Para Arthur Brooks la libre iniciativa es un factor que contribuye al desarrollo de las sociedades. Pero no debemos caer en un capitalismo salvaje que todo lo fíe al mercado, sino que es necesario un cierto poder político que asegure una protección mínima a los más desfavorecidos, por ejemplo en temas relacionados con la educación, la sanidad, etc.
Para que una sociedad –y eso ya son ideas mías– funcione de una forma justa, es necesario que se combinen adecuadamente dos principios básicos: el principio de subsidiariedad, que es un principio que se apoya en la libertad, y favorece la iniciativa privada, a todos los niveles de la sociedad; y el principio de solidaridad, que busca el bien común, y, como tal, da primacía al bienestar de todos frente al interés propio. Lo que hace más interesante y más complicado el tema es que en la práctica estos dos principios no pueden darse el uno sin el otro, si no queremos caer en reduccionismos igualmente dañinos para la convivencia social:
- Cuando se da la subsidiariedad –es decir, la libertad y la iniciativa individual– sin solidaridad –es decir, sin pensar en el bien de todos–, se cae en un liberalismo egoísta, que fomenta el propio interés por encima de lo que es bueno para la sociedad.

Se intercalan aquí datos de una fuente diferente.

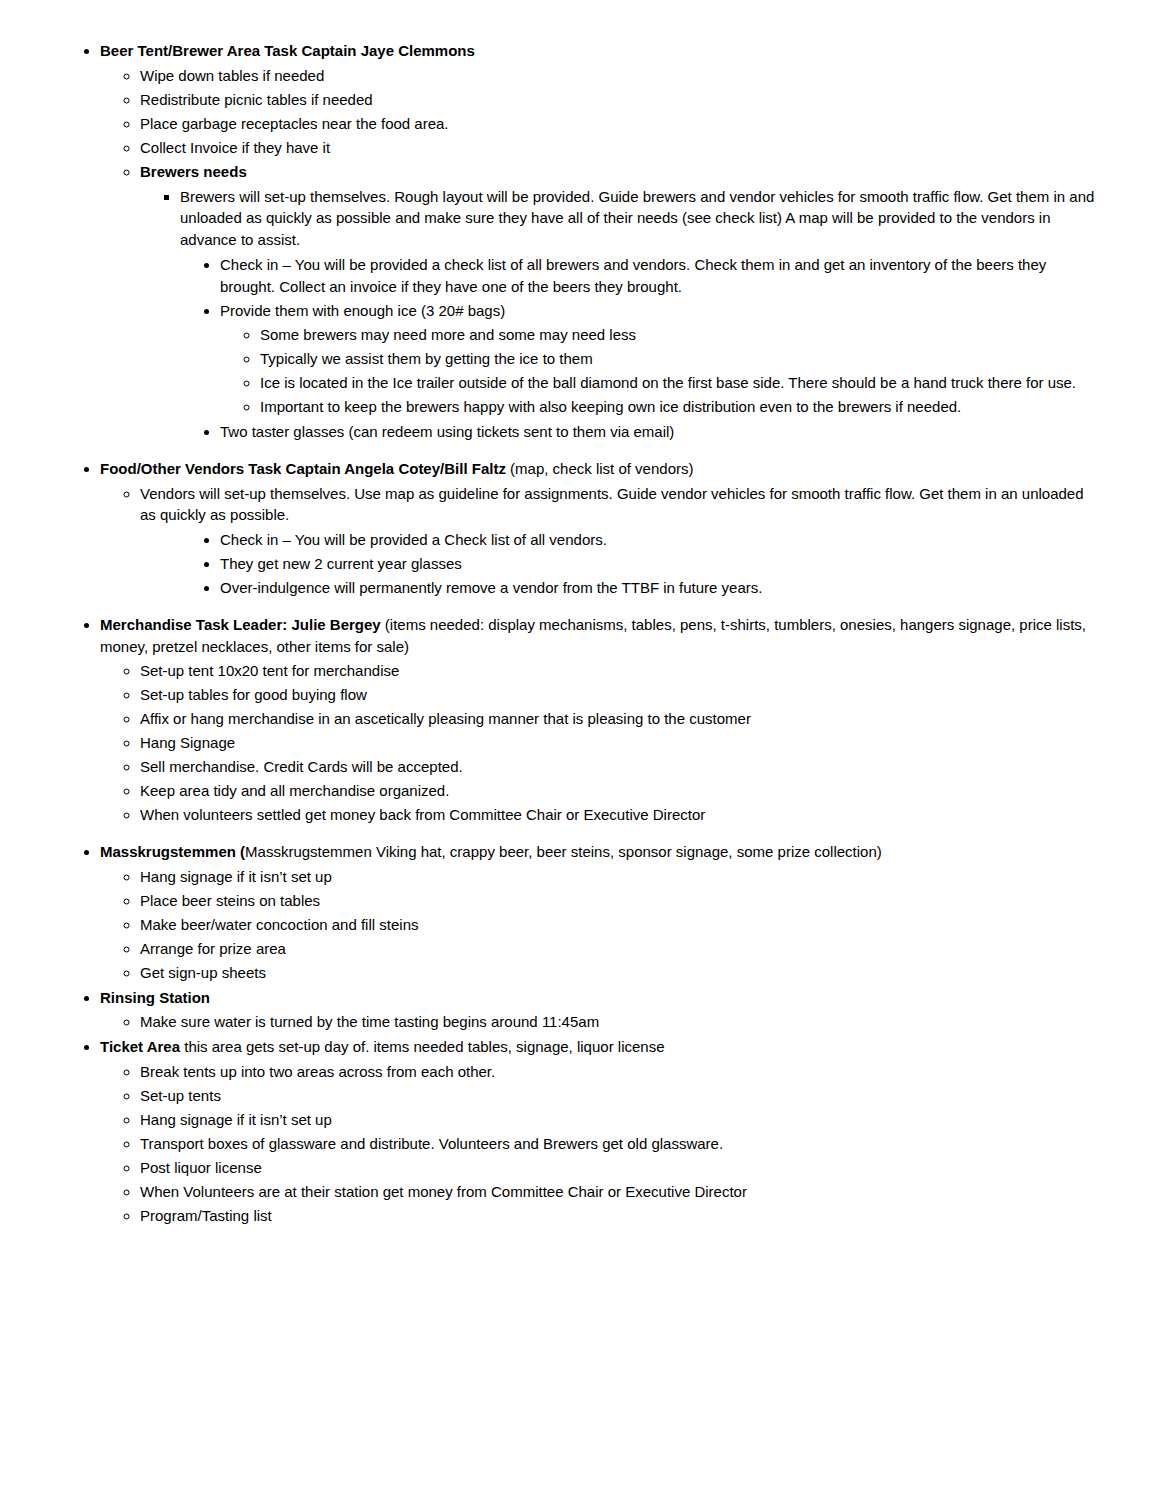Beer Tent/Brewer Area Task Captain Jaye Clemmons
Wipe down tables if needed
Redistribute picnic tables if needed
Place garbage receptacles near the food area.
Collect Invoice if they have it
Brewers needs
Brewers will set-up themselves. Rough layout will be provided. Guide brewers and vendor vehicles for smooth traffic flow. Get them in and unloaded as quickly as possible and make sure they have all of their needs (see check list) A map will be provided to the vendors in advance to assist.
Check in – You will be provided a check list of all brewers and vendors. Check them in and get an inventory of the beers they brought. Collect an invoice if they have one of the beers they brought.
Provide them with enough ice (3 20# bags)
Some brewers may need more and some may need less
Typically we assist them by getting the ice to them
Ice is located in the Ice trailer outside of the ball diamond on the first base side. There should be a hand truck there for use.
Important to keep the brewers happy with also keeping own ice distribution even to the brewers if needed.
Two taster glasses (can redeem using tickets sent to them via email)
Food/Other Vendors Task Captain Angela Cotey/Bill Faltz (map, check list of vendors)
Vendors will set-up themselves. Use map as guideline for assignments. Guide vendor vehicles for smooth traffic flow. Get them in an unloaded as quickly as possible.
Check in – You will be provided a Check list of all vendors.
They get new 2 current year glasses
Over-indulgence will permanently remove a vendor from the TTBF in future years.
Merchandise Task Leader: Julie Bergey (items needed: display mechanisms, tables, pens, t-shirts, tumblers, onesies, hangers signage, price lists, money, pretzel necklaces, other items for sale)
Set-up tent 10x20 tent for merchandise
Set-up tables for good buying flow
Affix or hang merchandise in an ascetically pleasing manner that is pleasing to the customer
Hang Signage
Sell merchandise. Credit Cards will be accepted.
Keep area tidy and all merchandise organized.
When volunteers settled get money back from Committee Chair or Executive Director
Masskrugstemmen (Masskrugstemmen Viking hat, crappy beer, beer steins, sponsor signage, some prize collection)
Hang signage if it isn’t set up
Place beer steins on tables
Make beer/water concoction and fill steins
Arrange for prize area
Get sign-up sheets
Rinsing Station
Make sure water is turned by the time tasting begins around 11:45am
Ticket Area this area gets set-up day of. items needed tables, signage, liquor license
Break tents up into two areas across from each other.
Set-up tents
Hang signage if it isn’t set up
Transport boxes of glassware and distribute. Volunteers and Brewers get old glassware.
Post liquor license
When Volunteers are at their station get money from Committee Chair or Executive Director
Program/Tasting list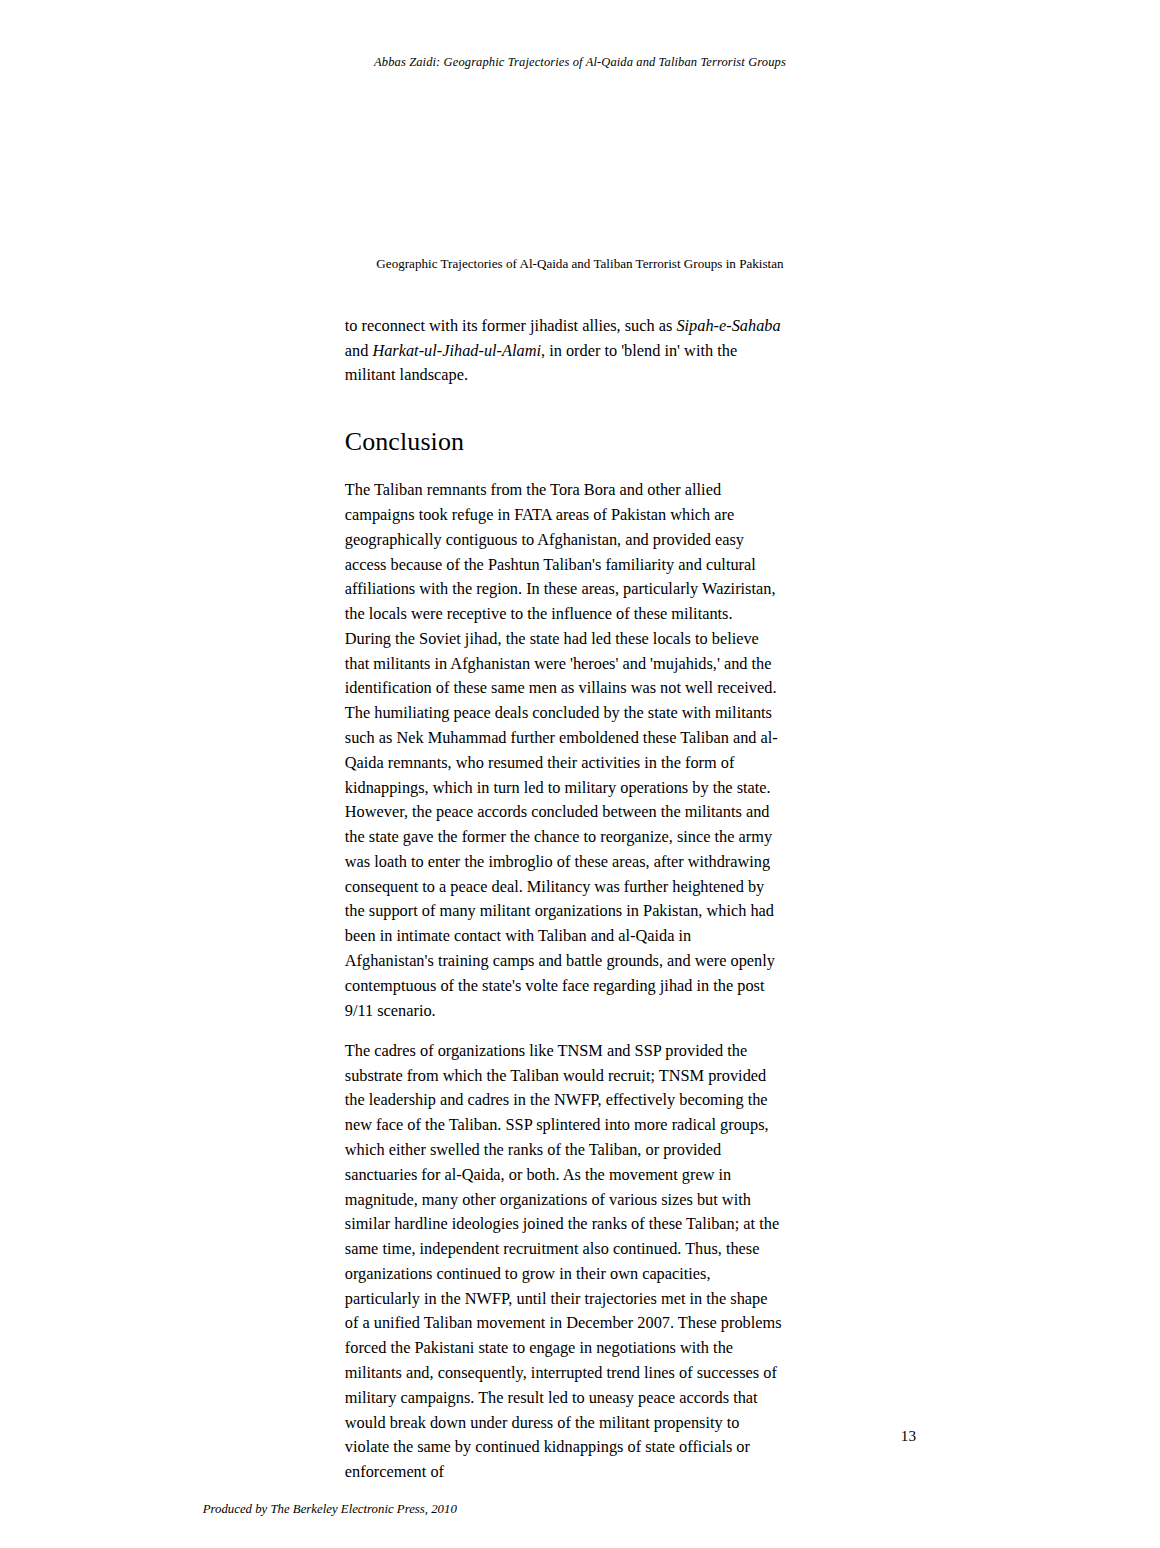Abbas Zaidi: Geographic Trajectories of Al-Qaida and Taliban Terrorist Groups
Geographic Trajectories of Al-Qaida and Taliban Terrorist Groups in Pakistan
to reconnect with its former jihadist allies, such as Sipah-e-Sahaba and Harkat-ul-Jihad-ul-Alami, in order to 'blend in' with the militant landscape.
Conclusion
The Taliban remnants from the Tora Bora and other allied campaigns took refuge in FATA areas of Pakistan which are geographically contiguous to Afghanistan, and provided easy access because of the Pashtun Taliban's familiarity and cultural affiliations with the region. In these areas, particularly Waziristan, the locals were receptive to the influence of these militants. During the Soviet jihad, the state had led these locals to believe that militants in Afghanistan were 'heroes' and 'mujahids,' and the identification of these same men as villains was not well received. The humiliating peace deals concluded by the state with militants such as Nek Muhammad further emboldened these Taliban and al-Qaida remnants, who resumed their activities in the form of kidnappings, which in turn led to military operations by the state. However, the peace accords concluded between the militants and the state gave the former the chance to reorganize, since the army was loath to enter the imbroglio of these areas, after withdrawing consequent to a peace deal. Militancy was further heightened by the support of many militant organizations in Pakistan, which had been in intimate contact with Taliban and al-Qaida in Afghanistan's training camps and battle grounds, and were openly contemptuous of the state's volte face regarding jihad in the post 9/11 scenario.
The cadres of organizations like TNSM and SSP provided the substrate from which the Taliban would recruit; TNSM provided the leadership and cadres in the NWFP, effectively becoming the new face of the Taliban. SSP splintered into more radical groups, which either swelled the ranks of the Taliban, or provided sanctuaries for al-Qaida, or both. As the movement grew in magnitude, many other organizations of various sizes but with similar hardline ideologies joined the ranks of these Taliban; at the same time, independent recruitment also continued. Thus, these organizations continued to grow in their own capacities, particularly in the NWFP, until their trajectories met in the shape of a unified Taliban movement in December 2007. These problems forced the Pakistani state to engage in negotiations with the militants and, consequently, interrupted trend lines of successes of military campaigns. The result led to uneasy peace accords that would break down under duress of the militant propensity to violate the same by continued kidnappings of state officials or enforcement of
13
Produced by The Berkeley Electronic Press, 2010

- Por el contrario, cuando se da la solidaridad sin subsidiariedad, es decir, cuando se da importancia al bien de todos a costa de negar la libertad de cada uno, se cae en posturas intervencionistas, donde quien tiene el poder es quien acaba determinando lo que es bueno para todos.
Fijémonos, por ejemplo, en los distintos movimientos anti-sistema que han surgido a raíz de la crisis: “Occupy Wall Street”, “el 15-M”, Syriza, Podemos… Todos estos movimientos nacen de una reacción ante el funcionamiento del sistema económico que deja a una parte de la población fuera del sistema de bienestar (falta de solidaridad) por unas conductas individuales que ponen el bienestar personal y el interés propio por encima del interés colectivo (libertad mal entendida). Subsidiariedad sin solidaridad. La reacción de estos movimientos es la de crear un Estado más fuerte (negar la subsidiariedad) que tenga mayor capacidad de repartir los recursos entre todos con especial protección de los más desfavorecidos (fomentar la solidaridad). Solidaridad sin subsidiariedad. Aunque estos movimientos en la parte crítica puedan tener mucha razón –y por eso atraen tanto descontento y malestar–, en lo que proponen están tan equivocados como aquello que critican, porque unos y otros tienen una visión negativa de la libertad individual: piensan que la libertad individual sólo puede usarse en beneficio propio. A los liberales ya les va bien, a los intervencionistas les molesta. Pero los dos están equivocados, porque la libertad individual (subsidiariedad) adquiere su sentido más pleno cuando se interesa por el bien de los demás (solidaridad)
Por eso –al menos, o también, desde el punto de vista ideológico– estos movimientos populistas y anti-sistema no son alternativas realistas a un sistema que tiene mucho de criticable. Y la prueba de ello está en que cuando alcanzan el poder o se radicalizan (Venezuela), o se diluyen (¿Syriza?). La solución está en buscar un equilibrio entre subsidiariedad y solidaridad: libertad pensando en el bien de todos.